それが吸血鬼や、狼男や、ひいてはそれらの怪異をテーマとする物語の始まりとなった、という考え方は、なんだかとても得心できるのです。
闇を前にして、人間は火を灯します。
それはわー明るくなった、よかったー、というだけの物事ではないように思います。
明るい周り。そして、明るい周りを取り囲んでいる空間は、全然明るくない。
照らされた自分と、それを覆う圧倒的な闇との境目を、人間は火を灯すことで明示化してしまったということも言えるのではないでしょうか。

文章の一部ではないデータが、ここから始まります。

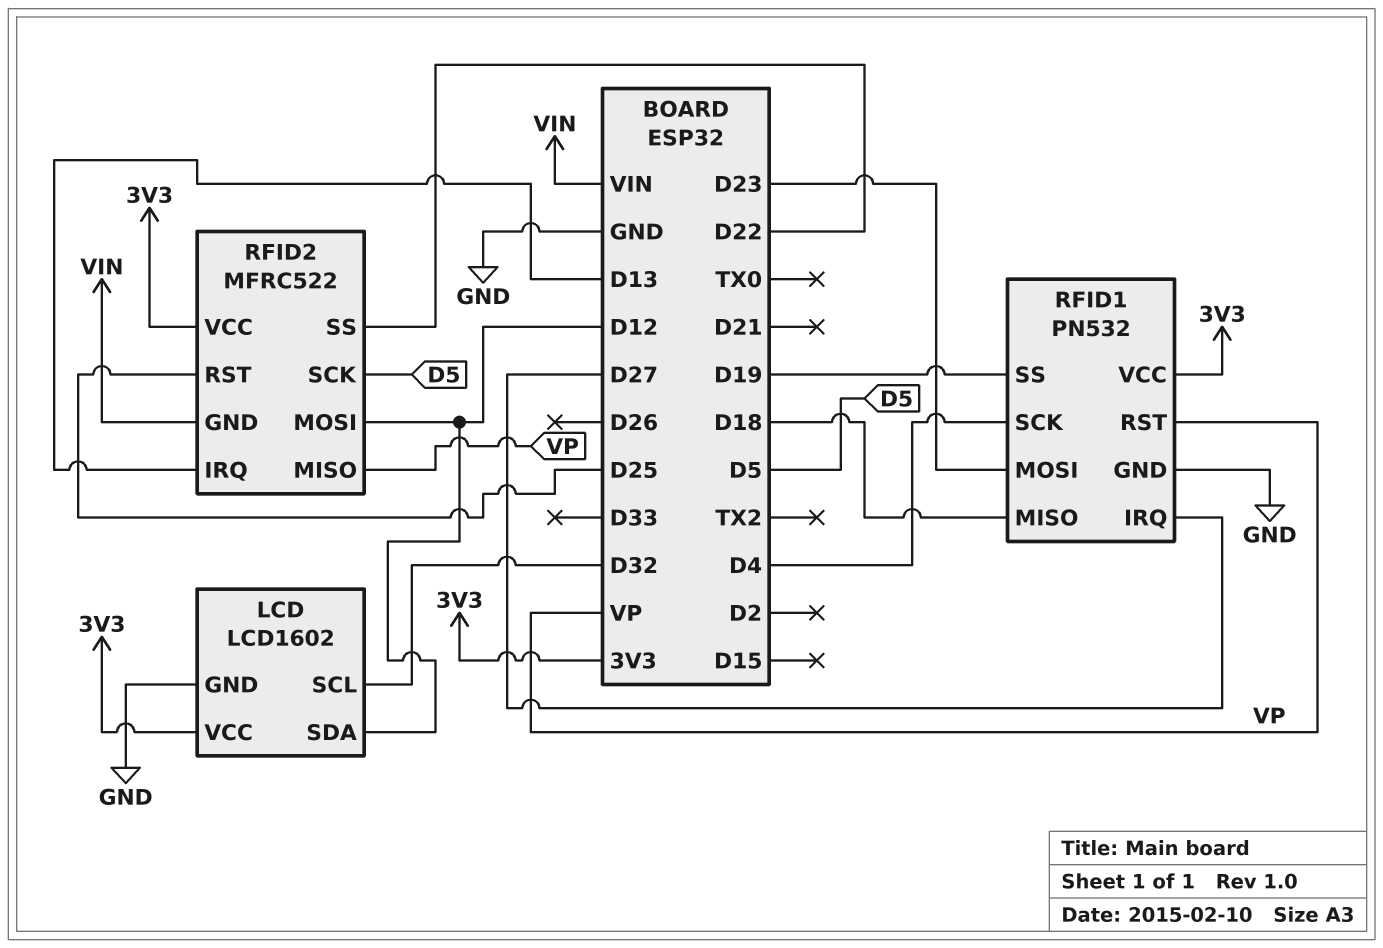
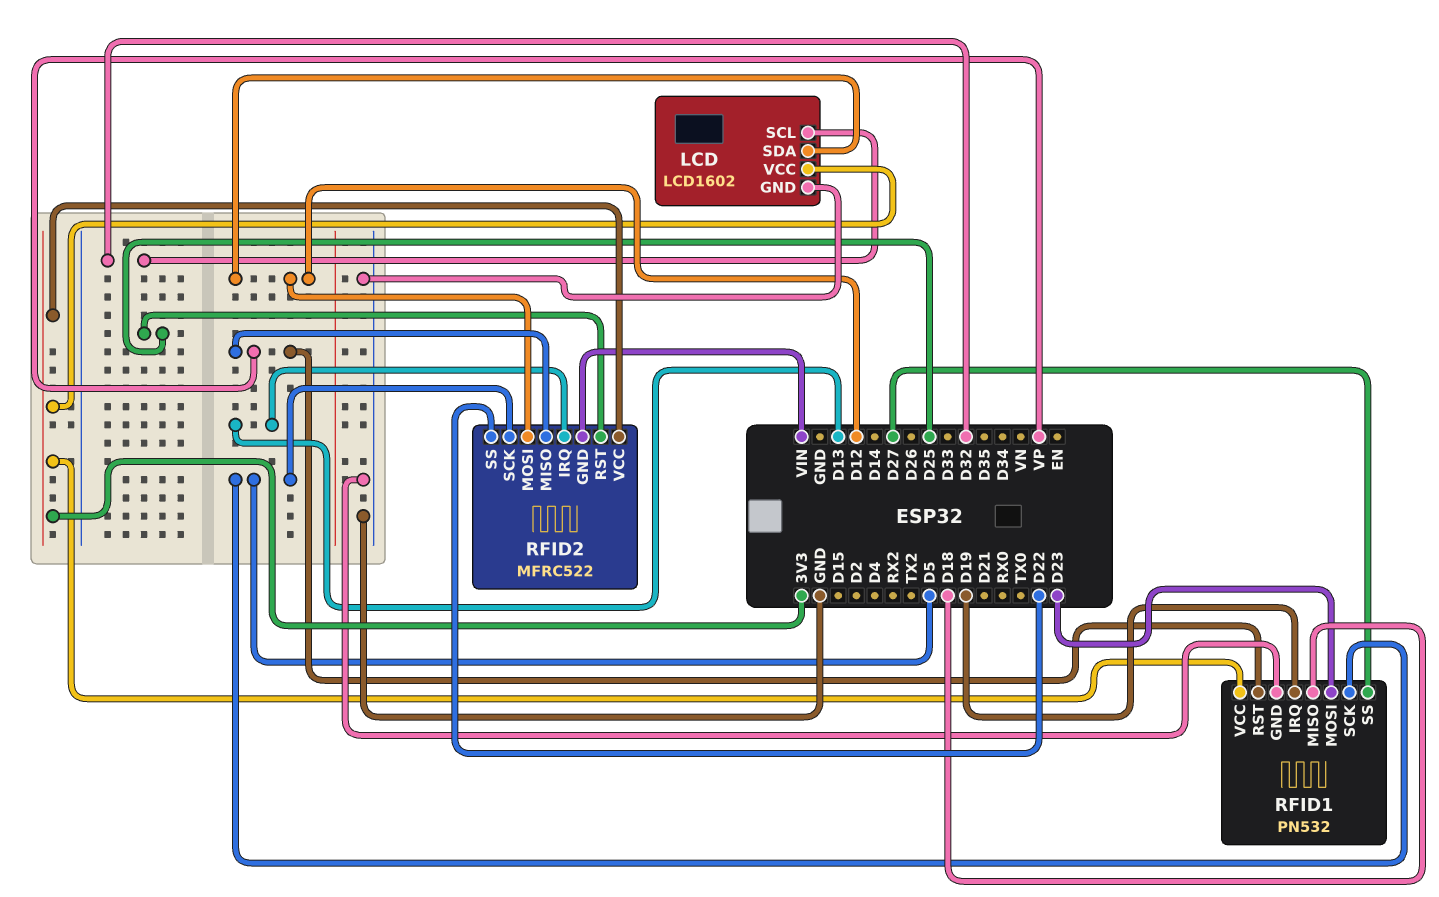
RFID1 pin IRQ: D27 -> D19
RFID1 pin SCK: D4 -> D5
RFID1 pin SS: D19 -> D27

闇とは「魔」であり、「魔」は大抵理不尽であり、結構しんどい物事でしょう。
それをみんなで少しずつ負担していく。
何らかの理由で仮死埋葬してしまった農夫に対する贖罪を、
村全体がstrigoiiという物語として負担する。
負の負担から始まる人間関係を簡単に破綻させることはできません。
一抜けしたら速攻ユダ扱いですから。
そうした意味で、人間社会における「魔」の負担システムというやり方は、根強く、堅固に、今に至るまで残ってきたのだと思います。
根っこの闇がいつの間にか忘れられ、形骸化した黒マントが翻るとき、そこには何の負債も残ってはいません。
ただ、翻るマントは随分と空虚な物なんではないでしょうか。
ドラキュラランドなるものがもし出来ていたとしたら、
そうした黒マントはよく似合ったことでしょう。
でも返還されてどーすんだろ。
住むの?
そこに翻るマントは、大分萎え切っていると思います。